7. Consider masking in school
Everyone over the age of 2, regardless of vaccination status, is encouraged to wear masks at school by the American Academy of Pediatrics and the Centers. Masks are useful for a number of reasons, such as preventing respiratory infections. The COVID-19 Playbook for Back to School from the University of Nebraska Medical Center College of Public Health provides additional guidance.
8. Help your child cope with anxiety and stress
Your child’s school, sports, and social media all can cause stress and anxiety. Keep communication open and monitor their social media usage to identify bullying, or other sources for stress or anxiety in school.
9. Safety is important when it comes to backpacks
Backpacks that are too heavy can lead to neck, shoulder and lower back pain. Make sure you get a backpack with two straps, cushioned padding and padded shoulder straps. The weight of a full backpack shouldn’t exceed 10% of the child’s body weight.
10. Schedule a sports or school physical
Nebraska law requires children to complete a physical examination before entering kindergarten and the seventh grade. We recommend that you schedule these appointments annually. Each year, school and sports physicals allow you to monitor the development, growth and overall health of your child. An annual physical is important for children as they age. It addresses mental health, allergies and sexual health. Make sure that vision and hearing tests are included in your child’s annual visit. Hearing and vision impairments may lead to behavioral problems and affect learning and development.

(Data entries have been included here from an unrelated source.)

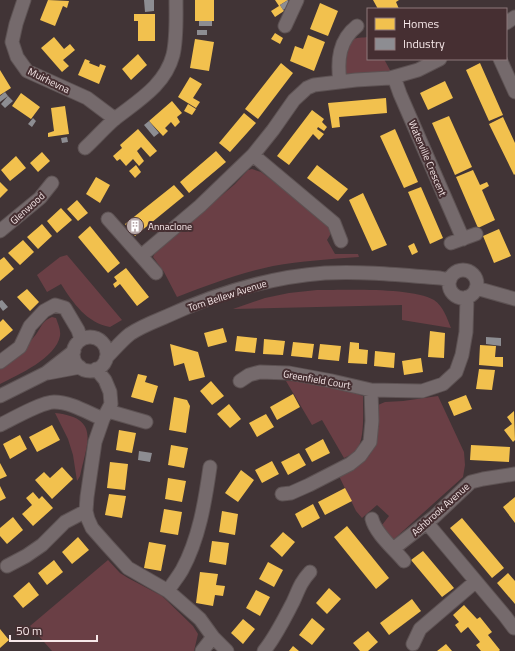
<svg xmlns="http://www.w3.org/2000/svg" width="515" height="651" viewBox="0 0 515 651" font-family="'Titillium Web',sans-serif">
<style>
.green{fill:#6a3f45}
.homes{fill:#f2c14e}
.industry{fill:#8d8d92}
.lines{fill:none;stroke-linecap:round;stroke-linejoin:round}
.minor-casing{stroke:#5d5253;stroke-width:15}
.minor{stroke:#756a6c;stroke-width:13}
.labels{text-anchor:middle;stroke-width:4;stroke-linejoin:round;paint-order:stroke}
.street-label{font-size:10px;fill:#f7e8e9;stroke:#462f32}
.poi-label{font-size:10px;fill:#f7e8e9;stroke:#462f32;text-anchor:start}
</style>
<rect width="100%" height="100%" fill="#413436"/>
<!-- green -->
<path class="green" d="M368,37V59H384L391,72L352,76C349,75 346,74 344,71C342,65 348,43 352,40C356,37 363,38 368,37Z
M252,169L261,172L309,208L330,227V235L327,240L335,254H358L359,257C330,259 301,261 273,266C240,273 208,285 177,297L164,272L153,257L155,253L235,184L248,170Z
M67,255L122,320L110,327C87,323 73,303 61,284L47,292L37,275L60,257Z
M317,290C345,290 412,287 434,300C443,306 447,318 451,328L402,320V305L233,309L265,298L289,293Z
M52,317L56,318C58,324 61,330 60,336C56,358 18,375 0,384V369C12,360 24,350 33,338C41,330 40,322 52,317Z
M286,381C313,381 338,387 363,396C363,409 365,439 357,449C354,453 349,456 344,458L322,420L312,425Z
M438,396L464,452L465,465L463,477L393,540L383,530L382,525L389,516L377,505L362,518L356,511L339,476L369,456L376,444L378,405L385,402L403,401Z
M55,413C101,418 87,443 80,476L77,481L73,455L68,439Z
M108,560L120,573L128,578L162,596L193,626L198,634L194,651H52L30,626Z"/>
<!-- homes -->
<path class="homes" d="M48,0L69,1L67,8L63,6L55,26L40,20Z
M195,0H214V21H195Z
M275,0H288L280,5L284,11L275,17L271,11L279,6Z
M373,0H399L396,2L399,9H378Z
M320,3L338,11L328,36L310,29Z
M134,14H155V41H138V21H134Z
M275,33L283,38L280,44L271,39Z
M308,35L325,42L314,71L290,61L295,46L303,49Z
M54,37L64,49L70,44L75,50L63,60L69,66L62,72L41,48Z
M195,39L214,42L209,71L190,68Z
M138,54L147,65L131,80L122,69Z
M85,59L90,61L89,63L99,67L100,64L106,66L99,84L78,75Z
M281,63L293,73L258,119L245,109Z
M480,63L503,115L489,121L466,70Z
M0,70L11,88L0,95Z
M190,77L202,84L193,98L200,102L196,108L178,97Z
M445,81L453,98L428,110L420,93Z
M21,93L40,107L31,119L12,106Z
M386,98L387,113L339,117L340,127L332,128L328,103Z
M172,101L182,113L177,117L180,122L175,127L171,122L165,128L168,131L163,136L149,121Z
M188,104L196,109L192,115L184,111Z
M65,106L69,134L48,137V133L54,131L51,108Z
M312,110L324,119L322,122L327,127L324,131L318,127L317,129L324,134L319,140L313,134L289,165L277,156Z
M244,113L256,123L230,152L219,143Z
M449,116L472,167L455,175L432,123Z
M503,117L515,143V174L514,175L489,124Z
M138,129L157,151L150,157L141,147L137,151L144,161L139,166L133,159L126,166L120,159L117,161L113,156L122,148L120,145Z
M395,129L418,182L404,188L380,136Z
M216,151L226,162L189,193L180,182Z
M42,152L50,161L38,172L30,163Z
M16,156L26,168L10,181L1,170Z
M136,165L141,172L135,178L129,171Z
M317,165L348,189L338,201L307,178Z
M473,170L480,185L487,182L489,186L482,190L495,220L478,228L456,177Z
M96,177L110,185L100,203L86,194Z
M0,182L8,190L0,198Z
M174,185L184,196L135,236L125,224Z
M421,187L443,238L430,244L408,192Z
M363,193L387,245L372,251L349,200Z
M77,200L88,213L78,221L67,209Z
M61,208L72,220L57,233L47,221Z
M42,224L52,236L38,249L27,237Z
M90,226L120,263L108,273L78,237Z
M499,229L511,256L494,263L483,236Z
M23,240L34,252L20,265L8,253Z
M414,243L418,252L412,255L408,246Z
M4,257L14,269L0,281V260Z
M126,268L149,297L137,306L120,284L115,288L113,284L117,281L114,277Z
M27,289L39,302L30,311L17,297Z
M3,319L13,330L0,341V322Z
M223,328L227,342L208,347L204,333Z
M430,331L445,333L444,358L428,357Z
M237,336L257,338L255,353L235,351Z
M264,339L285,341L283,355L263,354Z
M293,342L314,344L312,358L291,356Z
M350,342L359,343V349L368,350L367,364L348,363Z
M170,344L198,352L205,377L189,381L184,363L174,366Z
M320,344L341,346L339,361L318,359Z
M480,345L496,346L495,357H503V367L479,365Z
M375,351L395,353L394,368L374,366Z
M421,358L423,372L404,375L402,361Z
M479,369L495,370L492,390L476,389Z
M138,374L147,376L145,382L158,386L153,403L131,397Z
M211,381L224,396L212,405L200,391Z
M293,394L300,407L277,420L270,407Z
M466,395L472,409L454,416L448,402Z
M174,397L187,400L190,406L186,433L169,430Z
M229,404L241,419L230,428L217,414Z
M514,411L515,440L513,442L504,430L512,424L507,417Z
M266,414L274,427L257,437L249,423Z
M52,425L60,440L37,452L29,437Z
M119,430L136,433L132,453L116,450Z
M20,435L27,449L10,459L3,444Z
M323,439L330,453L312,462L305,449Z
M171,445L188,448L184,468L168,465Z
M471,445L510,447L509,462L470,460Z
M299,453L306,465L288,475L281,462Z
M272,461L279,474L262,483L255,470Z
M110,462L128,464L125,490L107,488Z
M0,463L7,476L0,479Z
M62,467L73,479L52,499L35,480L44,472L50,478Z
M241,470L254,480L238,502L225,493Z
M168,478L186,481L182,502L165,499Z
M0,486L6,498L0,501Z
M345,488L352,501L325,515L318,502Z
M33,492L39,499L42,496L53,508L33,526L22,514L32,505L26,498Z
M109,494L126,496L122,518L105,515Z
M515,497V523L503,507Z
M313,504L320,518L302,528L295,514Z
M164,509L182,512L178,535L160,532Z
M222,511L238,514L235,535L219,532Z
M13,517L23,530L7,544L0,536V528Z
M462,518L504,568L492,578L450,528Z
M347,526L389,578L376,589L334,537Z
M283,532L295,542L282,557L270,546Z
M78,537L89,550L72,564L62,552Z
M212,541L229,543L226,565L209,562Z
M149,542L166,545L161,571L144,568Z
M423,551L454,588L442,597L411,560Z
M54,560L63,572L47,585L38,573Z
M268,562L283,570L274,587L259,579Z
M200,572L218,574L216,585L225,586L223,596L215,595L213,606L196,603Z
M508,573L515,581V604L497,583Z
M29,582L39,595L23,608L13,596Z
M329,588L341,599L327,614L316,603Z
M256,590L270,597L260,616L246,608Z
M412,599L421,611L389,635L380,623Z
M464,605L477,619L480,617L492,632L488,635L500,650L499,651H481L476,645L480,642L468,627L461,633L455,625L459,622L453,615Z
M312,618L325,629L312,645L299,635Z
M243,619L255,629L243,644L231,633Z
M0,629L9,640L0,648Z
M368,631L378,642L368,651H360L353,643Z
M446,644L452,651H437Z
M293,646L299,651H289Z"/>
<!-- industry -->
<path class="industry" d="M144,0H154V11L145,12Z
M288,0L291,5L283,10L280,5Z
M199,21H212V26H199Z
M197,30H207V35H197Z
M5,92L8,96L0,102V96Z
M8,96L13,101L5,108L1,104Z
M33,118L36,121L32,127L28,124Z
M149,121L159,133L154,137L144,125Z
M67,137L68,142L62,143L61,138Z
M2,300L8,307L3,311L0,307V301Z
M486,337L501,338V346L486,344Z
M139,451L152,453L150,462L138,460Z"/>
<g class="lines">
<defs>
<path id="minor" d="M24,0L16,24L12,42L17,57L27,71L87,98L115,119
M506,23L515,17
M285,26L297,0
M500,59L515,92
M394,77L400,94L463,239
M340,82C337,60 339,40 357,26
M85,148C96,138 105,127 116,118C139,100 165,85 173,55C177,38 176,18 176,0
M253,155L334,223L341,241
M108,219L156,273
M0,231L40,198L52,183
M451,243L476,234
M141,256L200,206L253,155L273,130L294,100L307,88L314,85L356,80L390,78L418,70L440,59
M449 284a14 14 0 1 1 28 0a14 14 0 1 1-28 0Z
M476,288L515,299
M73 354a17 17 0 1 1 34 0a17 17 0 1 1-34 0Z
M106,358C114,350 121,341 130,334C140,327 153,322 165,317C215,294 270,277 325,273C363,271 402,275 440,278L450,280
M0,362L20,347L30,326L44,311L55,305L65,308L78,330L81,339
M96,369L105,380L110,392L111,404L103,419L95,442L87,497L86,511L88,519L92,528L107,545L128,568L168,591L200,619L213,637L227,651
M48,373L80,367
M240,381L249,375L260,372L289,373L332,381L371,390L422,391L443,384L456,372L462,355L466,332L467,297
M0,396L46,373L74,351
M108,411L146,422
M0,425C12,419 42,402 54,402C71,402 88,413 103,419
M282,494L291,493L309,485L350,464L360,456L370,442L372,421L371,390
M372,519C375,533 395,550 404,561
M427,523L505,616L514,628
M393,549L434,517L471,482L483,479L515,474
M7,566L26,556L42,545L65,522L86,511
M168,591C172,584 178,577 182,570C199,539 205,502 210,467
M413,644L420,629L475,582
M202,651L213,637
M264,651C276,636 284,619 293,602C299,589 300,583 310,572"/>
</defs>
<!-- minor casing -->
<use href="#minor" class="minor-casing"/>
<!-- minor -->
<use href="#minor" class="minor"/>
</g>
<!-- icons -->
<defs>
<symbol id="building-disc" viewBox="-11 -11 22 22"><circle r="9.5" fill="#b7a9aa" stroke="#462f32"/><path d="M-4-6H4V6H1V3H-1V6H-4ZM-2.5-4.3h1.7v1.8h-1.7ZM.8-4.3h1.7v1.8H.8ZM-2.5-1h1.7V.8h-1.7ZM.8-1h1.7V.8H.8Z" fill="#fff"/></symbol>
</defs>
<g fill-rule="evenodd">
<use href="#building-disc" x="125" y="216" width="20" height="20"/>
</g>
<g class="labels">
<!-- street labels -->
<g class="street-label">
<text transform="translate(49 80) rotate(26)" y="4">Muirhevna</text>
<text transform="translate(428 158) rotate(67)" y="4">Waterville Crescent</text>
<text transform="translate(27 208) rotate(-42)" y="4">Glenwood</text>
<text transform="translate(227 295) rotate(-18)" y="4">Tom Bellew Avenue</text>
<text transform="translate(317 379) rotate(10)" y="4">Greenfield Court</text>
<text transform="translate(440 509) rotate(-42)" y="4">Ashbrook Avenue</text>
</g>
<!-- poi labels -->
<g class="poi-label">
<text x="148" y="230">Annaclone</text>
</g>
</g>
<!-- legend -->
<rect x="367" y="8" width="140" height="52" fill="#462f32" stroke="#8d797b"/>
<rect x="375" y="18" width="20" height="12" fill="#f2c14e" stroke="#8d797b"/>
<text x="403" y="28" font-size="12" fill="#f7e8e9">Homes</text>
<rect x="375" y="38" width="20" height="12" fill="#8d8d92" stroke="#8d797b"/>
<text x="403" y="48" font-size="12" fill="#f7e8e9">Industry</text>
<!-- scale -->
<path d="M10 635v6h87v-6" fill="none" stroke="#f7e8e9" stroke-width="2"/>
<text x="16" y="635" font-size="12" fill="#f7e8e9" stroke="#462f32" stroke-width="3" paint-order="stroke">50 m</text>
</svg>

Should parents worry about monkeypox in children?
Parents are understandably concerned about the increase in monkeypox cases in the U.S.
The vast majority of cases have occurred in households where there are infected individuals.
Monkeypox can be spread by close skin-toskin or face-toskin contact. At this time there is no need to be concerned about monkeypox spreading from surfaces, or any other way, unless your child lives with someone who has the disease.